Monitoring your Kubernetes cluster running on Azure Container Service (AKS) using Log Analytics

UPDATE AUTUMN 2018:
Microsoft recently released a Preview of Azure Monitor integration with AKS.
Read more about how to enable it here: https://zimmergren.net/enable-monitoring-with-azure-monitor-log-analytics-for-aks/

OBSOLETE: Please note, as the previous comment and link above suggest, the information here is now obsolete since it was written during the Preview of AKS.
Please use the link above to navigate to the simplified, and updated, information about how to get this running!

One of the things I've noticed many times over the last year working with different orchestrators, distributed cloud platforms and container systems is that without proper monitoring and logging, you'll be in a world of pain when trouble hits you.

A solution to this problem can come in many shapes and with the help of many tools and services. In this article I'm focusing on Microsoft Log Analytics which has support for monitoring Kubernetes (and other systems).

AKS Kubernetes monitoring: Pre-requisites for this post

A short list of things you'll need before you get started:

  • An Azure Container Service (AKS) cluster in Azure
  • Azure CLI (Download here)
  • Azure AKS ClI (See here how to install)

Read my previous post about Getting started with AKS for more details and step-by-step of setting things up from scratch - then you're ready to follow along with the below.

Step by Step: Setting up Container Monitoring Solution for AKS

1. Create the Container Monitoring Solution in Azure Portal

  1. Head on over to your Azure Portal

  2. Click the Add button to create a new Resource

  3. Search for Container Monitoring Solution:

  4. Select it and hit Create: (You don't have to hit it, you can just press it)

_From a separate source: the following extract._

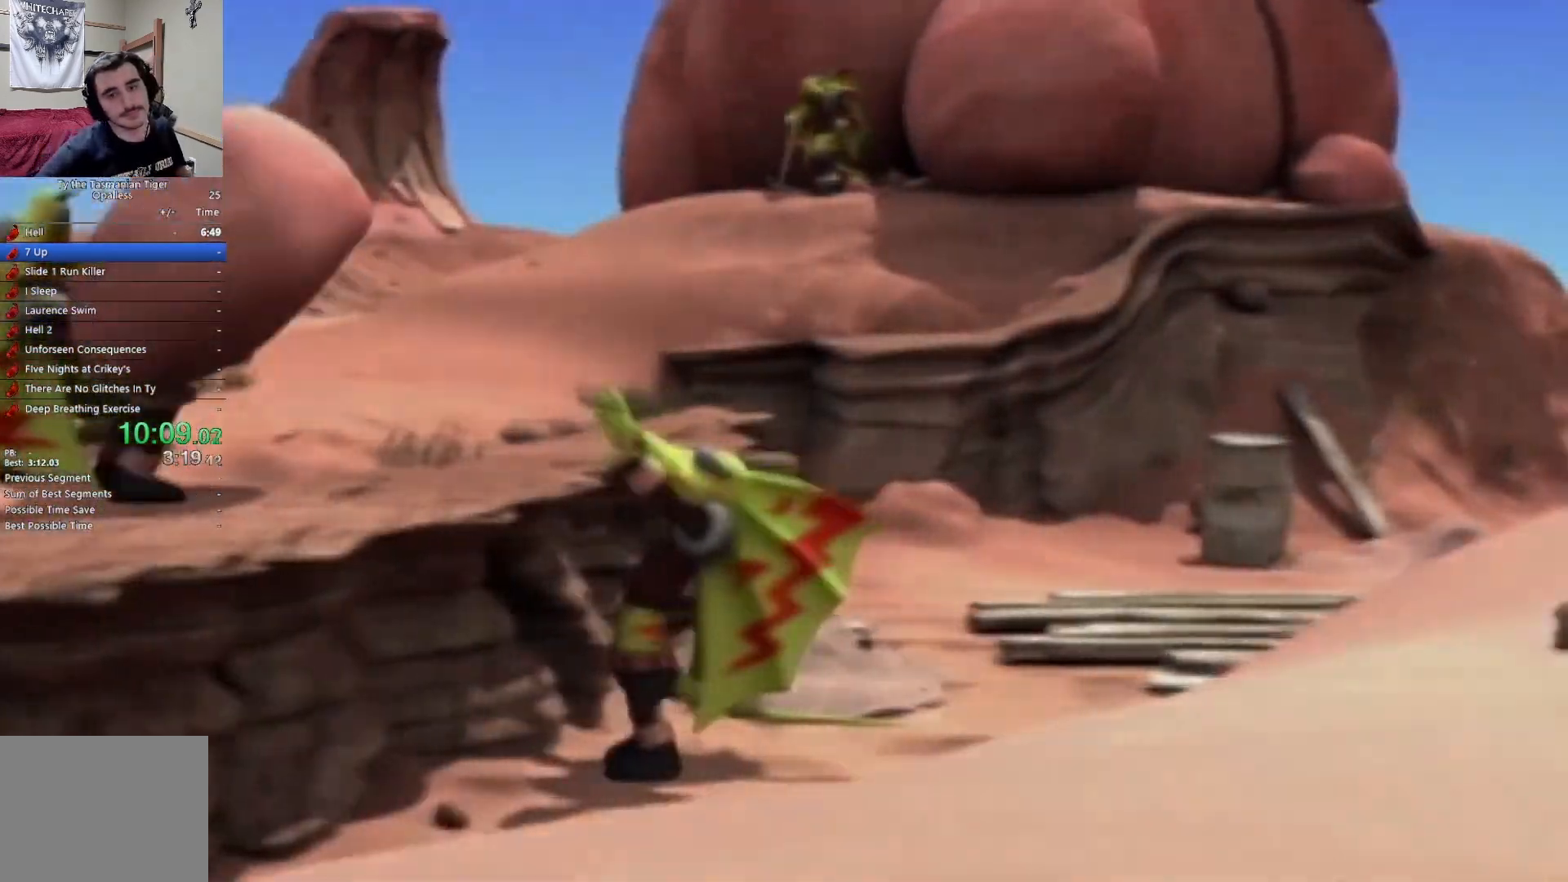
{"keys": [], "events": []}
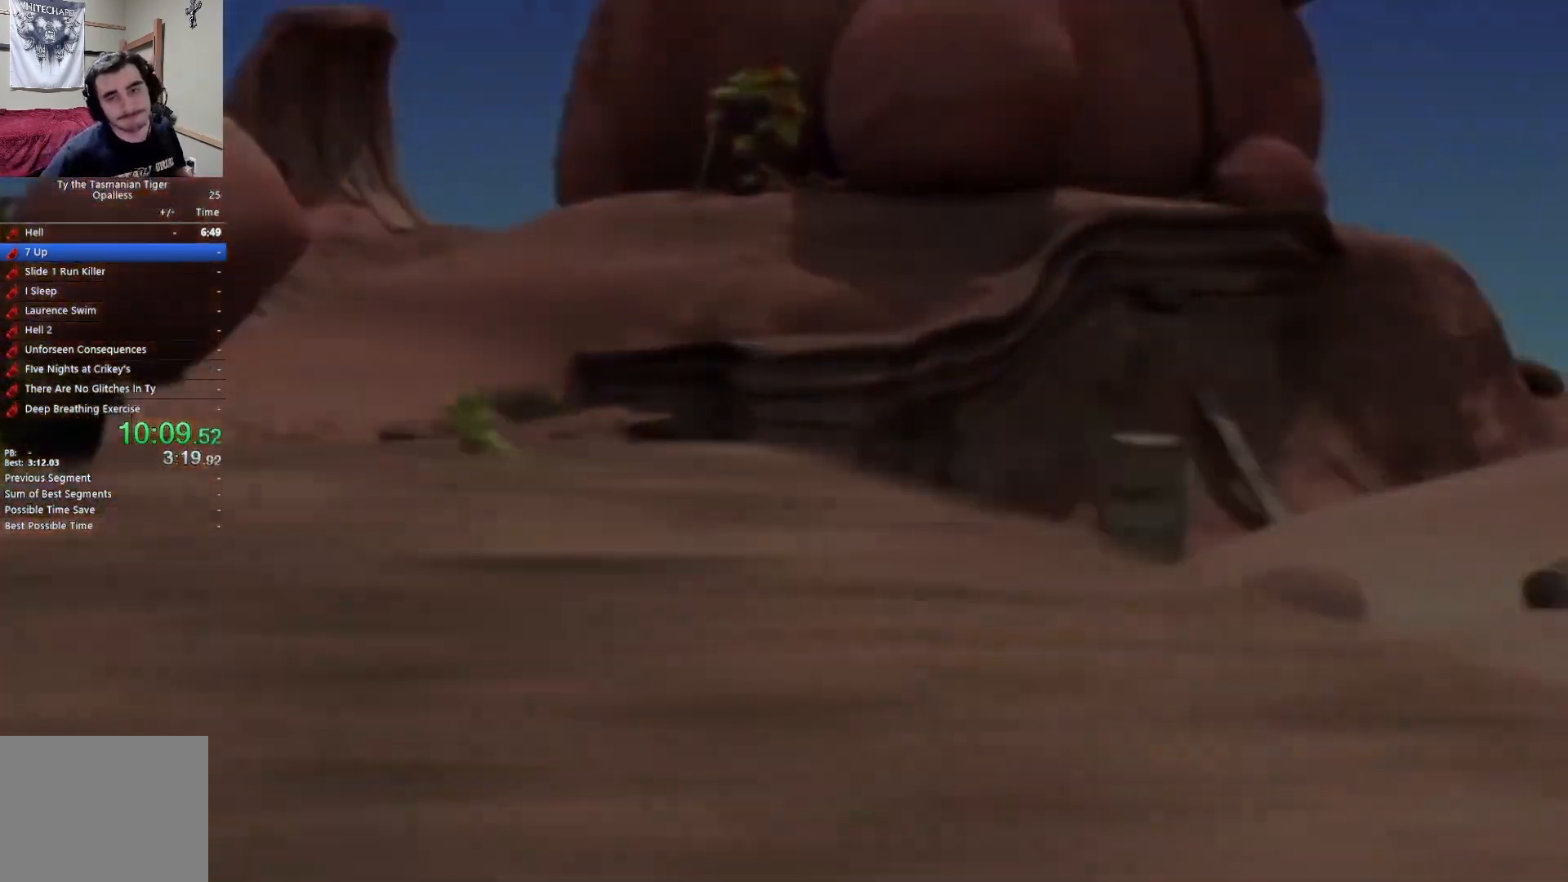
{"keys": [], "events": []}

  5. Once the creation of the Container Monitoring Solution is done, you can follow these steps to ensure you set up a new OMS (Operations Management Suite) Workspace for our monitoring:

  6. Review the selections and hit Create:

  7. Resources are (hopefully) successfully created:

2. Retrieve the OMS Workspace ID and Primary Key

In order to create the monitor containers (yep, funnily enough we'll use containers to monitor our container orchestrator), you need to fetch a Workspace ID and Primary Key for this new OMS Workspace we have created. If you're familiar with Application Insights, it works in a similar fashion - you specify an ID (and also a key) to where you want to send the logs, which is in Azure Log Analytics that is part of the Container Monitoring Solution and OMS Workspace we created above.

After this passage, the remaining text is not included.